The Q3 FY 24 financials exceeded analysts' expectations. According to the average estimate of six brokerage firms, Hero MotoCorp was expected to report a 47.39 percent growth in net profit at Rs 1,048 crore. Its revenue from operations was expected to climb 21.1 percent to Rs 9,728 on-year, as per the same estimates by analysts.
ONGC Q3 net profit drops 7.9% to Rs 10,748 cr, revenue falls 2.2% YoY
Oil and Natural Gas Corporation (ONGC) posted a decline of around 8 percent in consolidated net profit at Rs 10,748 crore in the December quarter of the financial year 2023-24.
The oil and gas exploration giant reported a 2.2 percent decrease in revenue from operations for the third quarter of the current fiscal year, amounting to Rs 1,65,569 crore. This is in contrast to the Rs 1,69,213 crore recorded in the same period of the previous year.
ONGC also declared the second interim dividend of Rs 4.00 per share, which will be paid to eligible shareholders on or before March 10, 2024.
In the third quarter, the company’s total crude oil production slipped 3.3 percent from last year at 5.2 million metric tonnes (MMT). Meanwhile, ONGC’s total oil production in the first nine months of FY24 declined 2.9 percent.

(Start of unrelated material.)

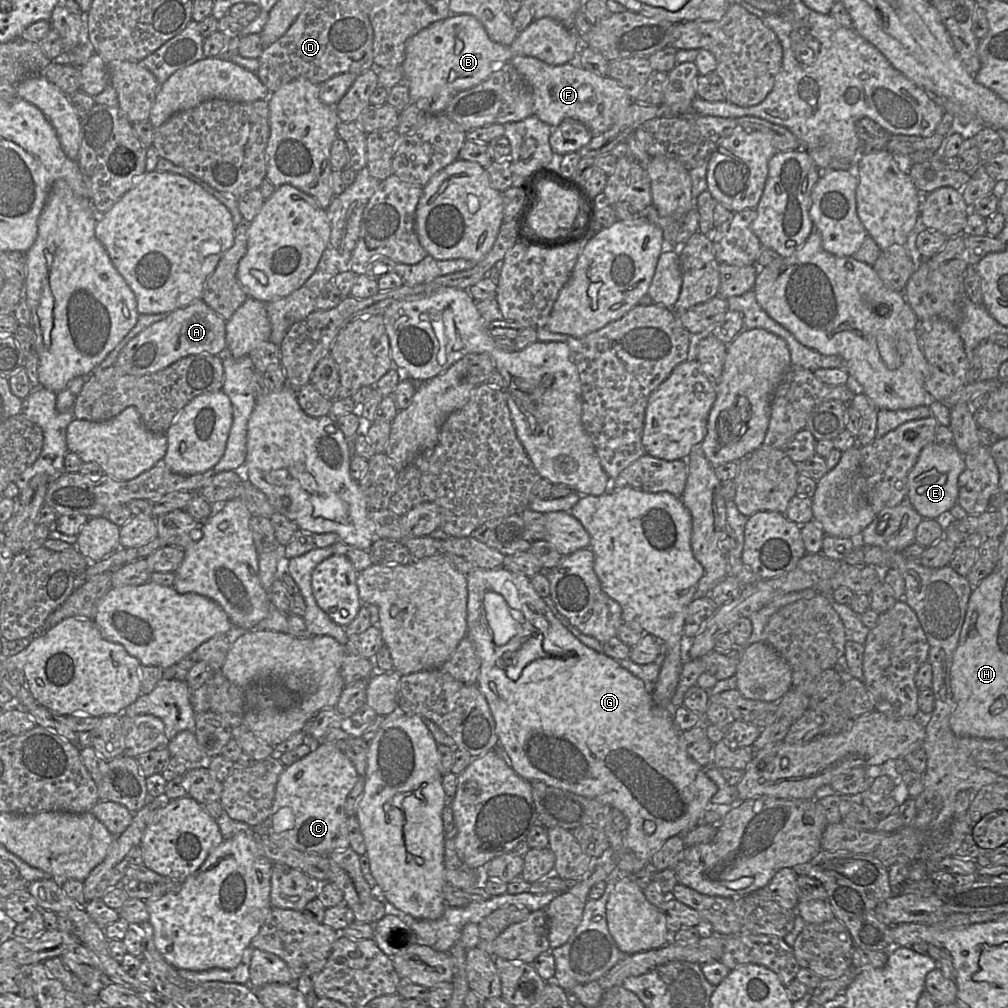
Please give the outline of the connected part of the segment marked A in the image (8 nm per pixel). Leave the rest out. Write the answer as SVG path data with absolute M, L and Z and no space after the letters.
M199 299L186 307L170 312L164 319L153 323L137 334L121 350L114 365L126 374L142 376L163 370L184 357L202 353L218 355L226 348L226 321L210 308L203 299Z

Paytm forms advisory committee under former Sebi chief Damodaran
The board of One97 Communications Ltd, the company that runs the Paytm payments app, has formed a panel headed by N. Damodaran, a former chairman of India’s markets regulator, to advise Paytm Payments Bank Ltd on compliance and regulation a day after the banking regulator criticised the lender for repeated non-compliance of rules.
The committee, led by Damodaran and comprising two other members, will work with the board of One97 Communications to strengthen compliance and regulatory matters, the company told the exchanges.

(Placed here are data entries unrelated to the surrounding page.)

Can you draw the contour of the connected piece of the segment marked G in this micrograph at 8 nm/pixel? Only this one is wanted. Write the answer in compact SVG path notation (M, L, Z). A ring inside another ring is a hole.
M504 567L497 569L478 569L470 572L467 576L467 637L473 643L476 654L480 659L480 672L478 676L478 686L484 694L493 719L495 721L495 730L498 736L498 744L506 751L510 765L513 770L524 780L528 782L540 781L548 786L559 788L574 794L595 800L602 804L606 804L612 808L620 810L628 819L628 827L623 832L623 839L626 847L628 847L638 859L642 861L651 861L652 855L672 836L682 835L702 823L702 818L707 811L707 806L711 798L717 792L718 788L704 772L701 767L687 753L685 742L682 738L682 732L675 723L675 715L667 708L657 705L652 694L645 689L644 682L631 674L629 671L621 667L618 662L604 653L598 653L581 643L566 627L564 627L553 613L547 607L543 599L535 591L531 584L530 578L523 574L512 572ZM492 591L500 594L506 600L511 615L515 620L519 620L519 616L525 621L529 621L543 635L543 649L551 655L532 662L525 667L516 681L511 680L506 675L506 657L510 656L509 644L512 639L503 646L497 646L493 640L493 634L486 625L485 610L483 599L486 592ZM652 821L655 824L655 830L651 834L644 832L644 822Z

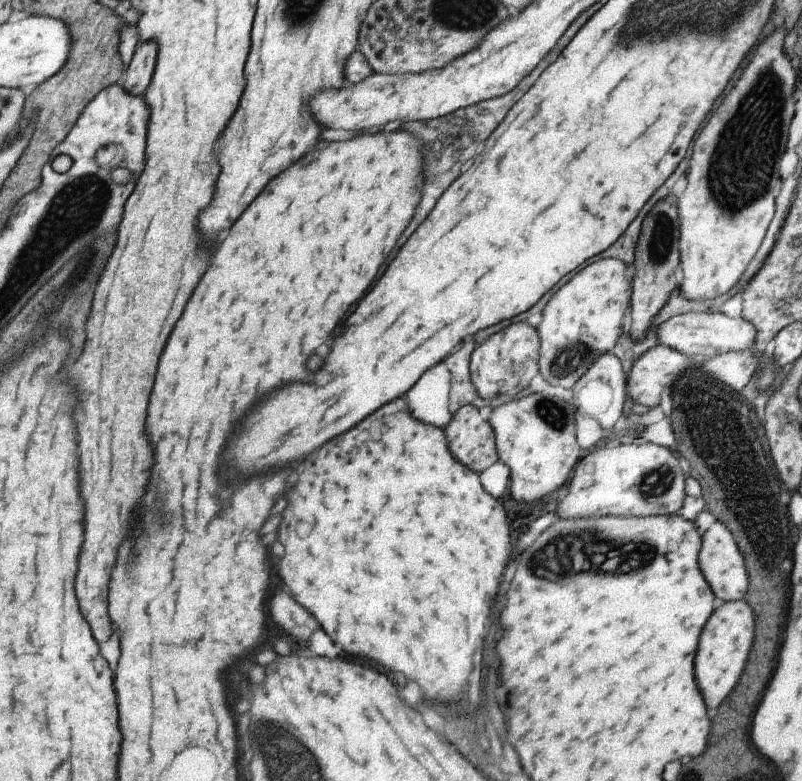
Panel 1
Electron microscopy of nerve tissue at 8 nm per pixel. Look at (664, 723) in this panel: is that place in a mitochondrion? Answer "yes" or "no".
no

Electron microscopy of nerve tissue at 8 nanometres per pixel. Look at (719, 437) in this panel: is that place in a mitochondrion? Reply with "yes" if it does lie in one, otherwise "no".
yes

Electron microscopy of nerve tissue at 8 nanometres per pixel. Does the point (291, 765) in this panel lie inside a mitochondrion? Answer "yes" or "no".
yes

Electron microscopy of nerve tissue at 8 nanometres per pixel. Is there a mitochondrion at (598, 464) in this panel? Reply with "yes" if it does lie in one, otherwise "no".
no

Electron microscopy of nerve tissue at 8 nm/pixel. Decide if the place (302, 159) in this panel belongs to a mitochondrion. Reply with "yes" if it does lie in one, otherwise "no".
no

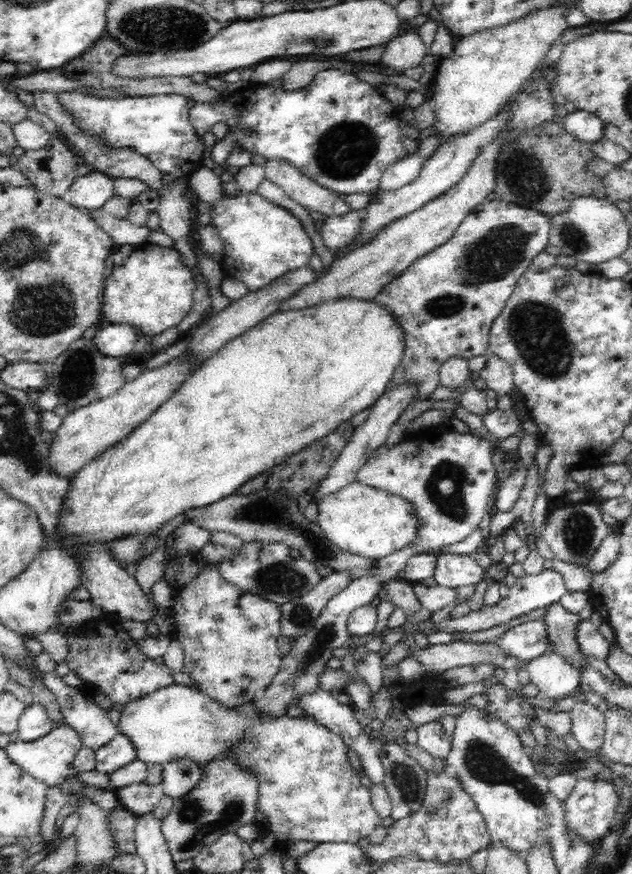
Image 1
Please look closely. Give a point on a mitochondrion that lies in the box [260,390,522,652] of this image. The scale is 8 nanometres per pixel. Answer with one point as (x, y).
(444, 488)

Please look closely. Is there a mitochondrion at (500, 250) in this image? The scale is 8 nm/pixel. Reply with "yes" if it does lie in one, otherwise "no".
yes

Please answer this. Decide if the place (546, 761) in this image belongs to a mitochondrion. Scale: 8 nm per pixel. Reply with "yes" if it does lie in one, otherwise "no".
yes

The committee includes M.M. Chitale, a former president of the Institute of Chartered Accountants of India (ICAI) and a former governing Council Member of the Banking Codes and Standards Board of India, along with banker R Ramachandran, a former chairman and managing director of Andhra Bank, One97 Communications said.

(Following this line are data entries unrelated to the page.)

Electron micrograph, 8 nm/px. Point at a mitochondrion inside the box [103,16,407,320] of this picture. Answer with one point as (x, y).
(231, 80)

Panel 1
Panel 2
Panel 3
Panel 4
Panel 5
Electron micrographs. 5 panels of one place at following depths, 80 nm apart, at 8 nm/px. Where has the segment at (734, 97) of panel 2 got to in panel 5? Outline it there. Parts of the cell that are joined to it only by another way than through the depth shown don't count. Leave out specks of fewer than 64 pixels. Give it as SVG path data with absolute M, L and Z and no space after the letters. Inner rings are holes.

On January 31, the RBI imposed major business restrictions on Paytm Payments Bank, citing prolonged non-compliance to prudential regulations.
Direct tax collection reaches 80% of revised FY24 target at Rs 15.60 lakh cr
Net direct tax collection so far in current fiscal grew 20 percent year-on-year to Rs 15.60 lakh crore, which is 80 percent of revised budget estimates for full fiscal year.
“The provisional figures of direct tax collections continue to register steady growth. Direct tax collections up to 10th February, 2024 show that gross collections are at Rs 18.38 lakh crore, which is 17.30 percent higher than the gross collections for the corresponding period of last year,” Central Board of Direct Taxes (CBDT) said in a statement.
Direct tax collection, net of refunds, till February 10 of FY24 stands at Rs 15.60 lakh crore, which is 20.25 per cent higher than the net collections in the corresponding period last year.
This collection is 80.23 per cent of the total revised estimates of direct taxes for 2023-24.
FII and DII data
Foreign institutional investors (FIIs) net bought shares worth Rs 141.95 crore, while domestic institutional investors (DIIs) sold Rs 421.87 crore worth of stocks on February 9, provisional data from the NSE showed.
Stocks under F&O ban on NSE
The NSE has added Zee Entertainment Enterprises to the F&O ban list for February 12, while retaining Ashok Leyland, Aurobindo Pharma, Balrampur Chini Mills, Biocon, Delta Corp, Hindustan Copper, India Cements, Indus Towers, Punjab National Bank, SAIL and UPL to the said list. However, National Aluminium Company was removed from the said list.